Liveyourbeastlife made a late run on the outside to get up for second under Junior Alvarado, with Jesus’ Team taking third under Luis Saez. Dr Post, Celtic Striker and First Line rounded out the order of finish.
“When I made the move outside, he started picking it up real nice; it was just a little too much to do at that point,” Alvarado said. “He still came out with a nice run at the end.”
Stidham said the decision about whether to aim Mystic Guide to the Preakness would have little to do with the result at Churchill Downs a little more than two hours after the Jim Dandy.
“If our horse comes out of the race really well,” he said, “we like the way he trains in the next couple of weeks, the Preakness would certainly be on the table — no matter what happens today [in the Derby].”
Favored Frank’s Rockette got in perfect early position in the Grade II $200,000 Prioress and struck when the time was right, as the 3-year-old filly dispatched the field by 2 1/2 lengths for her fourth win in five starts this year.
Running for the first time since a win in the Grade III Victory Ride on July 4 at Belmont Park, Frank’s Rockette sat second behind Hello Beautiful in the opening quarter-mile before taking charge and kicking clear for jockey Junior Alvarado and trainer Bill Mott to win the six-furlong sprint over Reagan’s Edge and Center Aisle — the exact same top three from the Victory Ride.
“She’s very quick out of the gate and she made my job easy today,” Alvarado said. “She got out of there and was easy to handle. I held her as long as I could, just waiting to turn for home. And when I asked her, she responded very nicely. At the end, she was traveling away from them.”
Morning line favorite Kimari, the only filly to beat Frank’s Rockette this year, was scratched.
The longer the distance, the better the result for Civil Union.
The 5-year-old mare posted back-to-back wins on the turf at Belmont Park earlier this summer, including the July 12 River Memories going 1 1/2 miles, and backed up that form Saturday with a third straight victory, stalking the pace and punching past pacesetter Beau Belle with a three-wide move down the stretch to win the 1 3/8-miles Grade II, $200,000 Glens Falls by a length for jockey Joel Rosario and trainer Shug McGaughey.
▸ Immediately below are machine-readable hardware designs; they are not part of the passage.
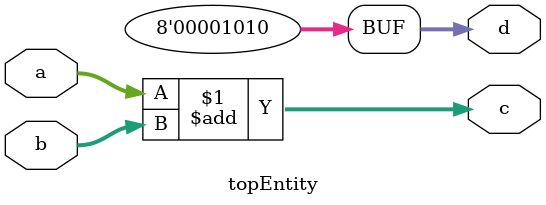
<source format=v>
module topEntity(a, b, c, d);
   parameter WIDTH = 8;

   input [WIDTH - 1:0] a;
   input [WIDTH - 1:0] b;
   output [WIDTH - 1:0]	c;
   output [WIDTH - 1:0]	d;
   
   assign c = a + b;
   assign d = 10;
   
endmodule // topEntity


</source>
“I think she can run all day,” McGaughey said. “When she won the River Memories, she really punched hard from the eighth pole to the wire and she did the same thing today. It looks like when you ask her to go on and finish, she has it in her.”
My Sister Nat, winner of the Waya earlier in the meet, made a late bid to take second by a nose over Beau Belle, who held on for third.